Google Compute Engine and Predictable Performance
I raised my eyebrows at one statement Google is making about Google Compute Engine:
Deploy your applications on an infrastructure that provides consistent performance. Benefit from a system designed from the ground up to provide strong isolation of users’ actions. Use our consistently fast and dependable core technologies, such as our persistent block device, to store and host your data.
While many talk about how one IaaS solution will give you better performance than another, one of the more bothersome issues in clouds is whether or not an instance will give you consistent performance. This is especially true with I/O.
A lot of this performance consistency problem is due to the “noisy neighbor” issue. IaaS solutions typically have some kind of multi-tenant support, multiple isolated containers (VM instances, zones, etc.) on each physical server. The underlying kernel/hypervisor is responsible for cutting each tenant off at the proper times to make sure the raw resources are shared correctly (according to whatever policy is appropriate).
AWS, while nailing many things, has struggled with this. I’ve heard from many users that they’re running performance tests on every EC2 instance they create in order to see if the neighbor situation looks good. This only gets you so far, of course: a particulary greedy neighbor could be provisioned to the same physical node at a later time.
Taking the concept further, I’ve been in a few conversations where the suggestion is to play “whack-a-mole” and constantly monitor the relative performance, steal time, etc., and move things around whenever it’s necessary. (That sounds like a great CS paper, but stepping back… that’s just kind of weird and crazy to me if this is the best we can do.)
The best approach on most clouds (except Joyent who claims to have a better situation) is to therefore use the biggest instances, if you can afford them. These will take up either half or all of the typical ~64-70GB RAM in the servers underlying the VM: no neighbors, no problems. Though other kinds of “neighbors” are still an issue, like if you’re using a centralized, network-based disk.
So how serious is Google in the opening quote above? What different technology is being used on GCE?
A Google employee (who does not work on the GCE team but who I assume is fairly reporting from the Google I/O conference) tweeted the following:
Google compute is based on KVM Linux VMs. Storage: local ephemeral, network block, google storage #io12
KVM.
Years ago, we investigated various techniques we could use in the Nimbus IaaS stack to guarantee that guests only used a given amount of CPU percentage and network bandwidth while also allowing colocated guests to enjoy their own quota. Pure CPU workloads fared well against “hostile” CPU based workloads. But once you introduced networking, the situation was very bad.
The key to these investigations is introducing pathologically hostile neighbors and seeing what you can actually guarantee to other guests, including all of the overhead that goes into accounting and enforcement.
That was on Xen, and it’s not even something the Xen community was ignoring, it’s just a hard problem. And since then I’ve seen that the techniques and Xen guest schedulers have improved.
But I haven’t seen much attention to this in KVM (though I admit I haven’t had the focus on this area that I had in the past).
So we have this situation:
- AWS uses Xen.
- AWS and Xen historically have issues with noisy neighbors.
- Google uses KVM, not historically known for strong resource isolation.
- Google is claiming consistent performance as a strong selling point.
Do they have their own branch, a new technique? Are they actually running SmartOS zones + KVM? I’m really curious what is happening here. Surely they’ve seen this has been an issue for people on AWS for years and would not make such a bold claim without testing the hell out of it, right?

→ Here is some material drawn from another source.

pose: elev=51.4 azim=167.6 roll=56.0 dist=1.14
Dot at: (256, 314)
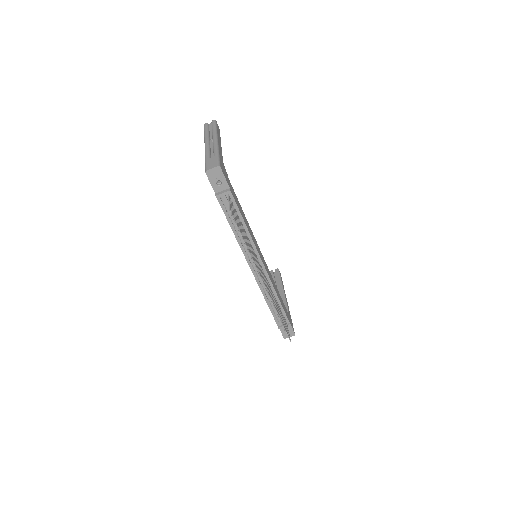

Another thing they’re claiming is a “consistently fast and dependable” network block device. Given the a priori failure mode problems of these solutions, I’m doubly curious.
UPDATE: This talk from Joe Beda has some new information, slide 14: Linux cgroups – I also heard via @lusis that they worked with RedHat on this.
UPDATE: comment from Joe Beda:
“We are obviously worried about cascading failures and failure modes in general. Our industry, as a whole, has more work to do here. This is an enormously difficult problem and I’m not going to start throwing rocks.
That being said, I can tell you that our architecture for our block store is fundamentally different from what we can guess others are doing and, I think, provides benefits in these situations. We can take advantage of some of the great storage infrastructure at Google (BigTable, Colossus) and build on that. Our datacenters are really built to fit these software systems well.”